Collected data:
== Segment start ==

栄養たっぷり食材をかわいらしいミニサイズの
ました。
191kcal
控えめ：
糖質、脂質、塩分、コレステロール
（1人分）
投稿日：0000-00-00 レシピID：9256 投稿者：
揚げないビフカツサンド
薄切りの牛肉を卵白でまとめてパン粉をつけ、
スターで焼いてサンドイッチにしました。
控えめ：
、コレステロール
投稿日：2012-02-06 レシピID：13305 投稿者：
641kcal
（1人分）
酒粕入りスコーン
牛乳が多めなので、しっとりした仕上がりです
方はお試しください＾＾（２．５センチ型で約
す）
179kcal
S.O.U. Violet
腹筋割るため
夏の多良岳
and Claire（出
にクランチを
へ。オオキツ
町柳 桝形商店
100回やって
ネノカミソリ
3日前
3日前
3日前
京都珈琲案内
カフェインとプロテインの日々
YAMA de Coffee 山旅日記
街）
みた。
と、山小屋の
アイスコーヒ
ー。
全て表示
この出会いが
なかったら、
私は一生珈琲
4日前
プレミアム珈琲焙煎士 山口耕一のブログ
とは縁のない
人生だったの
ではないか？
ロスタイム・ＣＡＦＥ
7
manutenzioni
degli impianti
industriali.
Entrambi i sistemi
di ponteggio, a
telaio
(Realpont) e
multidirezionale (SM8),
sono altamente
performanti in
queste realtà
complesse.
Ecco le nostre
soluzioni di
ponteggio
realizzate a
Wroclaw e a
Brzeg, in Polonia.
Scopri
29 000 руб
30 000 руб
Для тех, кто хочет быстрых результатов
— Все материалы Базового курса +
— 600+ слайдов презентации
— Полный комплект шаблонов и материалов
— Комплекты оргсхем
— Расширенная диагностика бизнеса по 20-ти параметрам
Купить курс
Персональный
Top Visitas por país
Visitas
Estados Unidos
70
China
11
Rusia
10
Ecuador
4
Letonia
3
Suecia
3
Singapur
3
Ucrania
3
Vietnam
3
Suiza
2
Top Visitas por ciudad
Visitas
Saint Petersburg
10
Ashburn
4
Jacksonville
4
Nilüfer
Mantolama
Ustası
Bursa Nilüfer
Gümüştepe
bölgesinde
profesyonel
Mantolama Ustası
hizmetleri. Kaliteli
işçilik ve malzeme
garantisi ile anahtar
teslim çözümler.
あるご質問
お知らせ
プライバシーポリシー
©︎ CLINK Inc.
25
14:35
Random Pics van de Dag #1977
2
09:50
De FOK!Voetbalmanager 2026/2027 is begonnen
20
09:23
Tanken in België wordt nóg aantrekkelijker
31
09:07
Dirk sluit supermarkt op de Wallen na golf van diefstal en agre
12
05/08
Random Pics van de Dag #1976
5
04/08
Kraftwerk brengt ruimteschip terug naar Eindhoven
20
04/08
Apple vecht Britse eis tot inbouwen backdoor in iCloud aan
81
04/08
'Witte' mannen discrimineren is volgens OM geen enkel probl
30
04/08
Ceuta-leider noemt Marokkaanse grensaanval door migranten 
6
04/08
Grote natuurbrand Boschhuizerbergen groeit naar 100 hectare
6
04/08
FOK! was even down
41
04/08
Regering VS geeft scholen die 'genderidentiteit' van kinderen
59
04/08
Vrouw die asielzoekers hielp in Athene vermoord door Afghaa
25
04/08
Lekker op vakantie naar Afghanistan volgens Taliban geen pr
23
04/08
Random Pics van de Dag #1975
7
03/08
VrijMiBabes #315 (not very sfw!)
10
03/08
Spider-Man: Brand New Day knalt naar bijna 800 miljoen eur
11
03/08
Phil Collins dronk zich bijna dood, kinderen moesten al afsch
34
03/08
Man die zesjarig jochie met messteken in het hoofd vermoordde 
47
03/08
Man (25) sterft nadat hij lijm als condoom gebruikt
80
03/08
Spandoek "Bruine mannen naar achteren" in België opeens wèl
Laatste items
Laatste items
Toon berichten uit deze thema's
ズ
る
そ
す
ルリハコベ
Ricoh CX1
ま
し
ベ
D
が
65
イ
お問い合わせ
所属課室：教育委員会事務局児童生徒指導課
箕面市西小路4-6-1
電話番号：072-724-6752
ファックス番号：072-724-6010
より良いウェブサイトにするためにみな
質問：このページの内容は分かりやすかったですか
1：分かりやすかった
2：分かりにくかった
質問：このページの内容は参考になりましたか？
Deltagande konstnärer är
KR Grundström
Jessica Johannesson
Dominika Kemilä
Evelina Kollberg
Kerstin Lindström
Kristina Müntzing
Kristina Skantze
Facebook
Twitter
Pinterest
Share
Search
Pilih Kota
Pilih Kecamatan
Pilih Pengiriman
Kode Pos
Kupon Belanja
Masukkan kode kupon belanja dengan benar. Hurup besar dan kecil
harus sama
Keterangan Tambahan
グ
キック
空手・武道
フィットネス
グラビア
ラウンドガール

== Segment end ==

• _WHAT THE TASK REQUIRES_:
What lines in the data above contain the word "レシピID"? Show them all.

• _RESPONSE FOR THIS EXERCISE_:
投稿日：0000-00-00 レシピID：9256 投稿者：
投稿日：2012-02-06 レシピID：13305 投稿者：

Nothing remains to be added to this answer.